Peserta turnamen datang dari 70 daerah, termasuk Aceh, Kalimantan, Sulawesi, dan Bali. Pertandingan akan berlangsung hingga Kamis, 4 Februari 2026.
Irawati menekankan pentingnya sportivitas dalam setiap pertandingan. Ia berharap para atlet muda dapat merasakan atmosfer kompetisi yang membangun mental juara.
“Tunjukkan permainan terbaik. Jadikan kejuaraan ini untuk mengasah mental juara,” tegasnya.
Gubernur Andra Soni menyatakan komitmennya terhadap pengembangan olahraga di Banten. Ia mengajak seluruh pihak untuk bersama-sama memajukan olahraga di Banten dan Indonesia.
“Mudah-mudahan kita menjadi bangsa yang unggul, bangsa tangguh yang tercermin dalam prestasi olahraga,” ujarnya.
Pemerintah Provinsi Banten, bersama KONI Provinsi Banten, terus berupaya menggelar kejuaraan nasional di Banten. Dalam waktu dekat, kejuaraan nasional cabang olahraga catur juga akan diselenggarakan.

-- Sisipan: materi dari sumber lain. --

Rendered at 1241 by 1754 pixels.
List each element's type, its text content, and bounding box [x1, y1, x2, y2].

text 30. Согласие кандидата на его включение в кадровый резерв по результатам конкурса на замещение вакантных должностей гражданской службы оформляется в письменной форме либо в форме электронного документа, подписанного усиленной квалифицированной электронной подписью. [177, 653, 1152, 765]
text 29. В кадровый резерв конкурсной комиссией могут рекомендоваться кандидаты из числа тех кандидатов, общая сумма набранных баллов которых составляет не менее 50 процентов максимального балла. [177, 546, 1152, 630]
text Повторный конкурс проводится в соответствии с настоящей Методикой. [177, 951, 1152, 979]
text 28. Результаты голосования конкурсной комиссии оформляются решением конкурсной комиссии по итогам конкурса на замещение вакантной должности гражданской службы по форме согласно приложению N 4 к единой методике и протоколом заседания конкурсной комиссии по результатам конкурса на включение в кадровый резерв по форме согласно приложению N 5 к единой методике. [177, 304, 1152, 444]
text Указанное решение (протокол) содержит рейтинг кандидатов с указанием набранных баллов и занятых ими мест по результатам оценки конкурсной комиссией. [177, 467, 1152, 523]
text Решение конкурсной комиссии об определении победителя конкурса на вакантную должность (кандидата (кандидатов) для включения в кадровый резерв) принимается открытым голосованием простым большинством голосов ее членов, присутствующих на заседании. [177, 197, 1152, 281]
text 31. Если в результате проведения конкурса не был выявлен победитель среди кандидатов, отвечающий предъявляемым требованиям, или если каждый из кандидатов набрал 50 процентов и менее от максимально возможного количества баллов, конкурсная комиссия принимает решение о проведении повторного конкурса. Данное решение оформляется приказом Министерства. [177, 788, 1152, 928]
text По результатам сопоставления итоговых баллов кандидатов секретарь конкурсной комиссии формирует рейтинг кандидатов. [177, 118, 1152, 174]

“Provinsi Banten juga sedang mempersiapkan diri untuk mengajukan diri menjadi tuan rumah Pekan Olahraga Nasional (PON) bersama Provinsi Lampung,” imbuh Andra Soni.
Ketua Panitia, Novriyadi Purwansyah, menjelaskan bahwa kejuaraan ini bertujuan sebagai wadah pembinaan kompetisi berjenjang, memberikan pengalaman bertanding, membangun mental juara, serta memperkuat ekosistem olahraga.
“Termasuk untuk mendorong perekonomian daerah,” pungkasnya.